Put the text lines from all the items below into a JSON list of strings, one string per line, skipping blank lines and leaving the pictures out.

* [PROVIDED DATA]
---

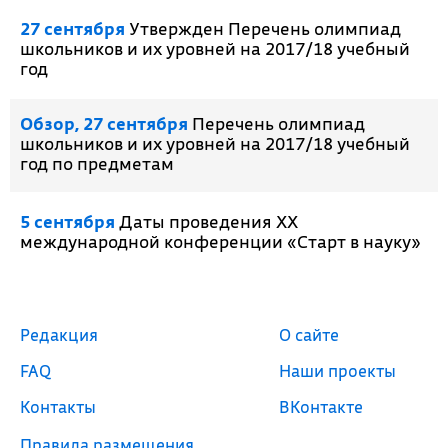
27 сентября
Утвержден Перечень олимпиад
школьников и их уровней на 2017/18 учебный
год
Обзор, 27 сентября
Перечень олимпиад
школьников и их уровней на 2017/18 учебный
год по предметам
5 сентября
Даты проведения XX
международной конференции «Старт в науку»
Редакция
О сайте
FAQ
Наши проекты
Контакты
ВКонтакте
Правила размещения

---

* [ANSWER FOR THIS EXERCISE]
[
  "27 сентября",
  "Утвержден Перечень олимпиад",
  "школьников и их уровней на 2017/18 учебный",
  "год",
  "Обзор, 27 сентября",
  "Перечень олимпиад",
  "школьников и их уровней на 2017/18 учебный",
  "год по предметам",
  "5 сентября",
  "Даты проведения XX",
  "международной конференции «Старт в науку»",
  "Редакция",
  "О сайте",
  "FAQ",
  "Наши проекты",
  "Контакты",
  "ВКонтакте",
  "Правила размещения"
]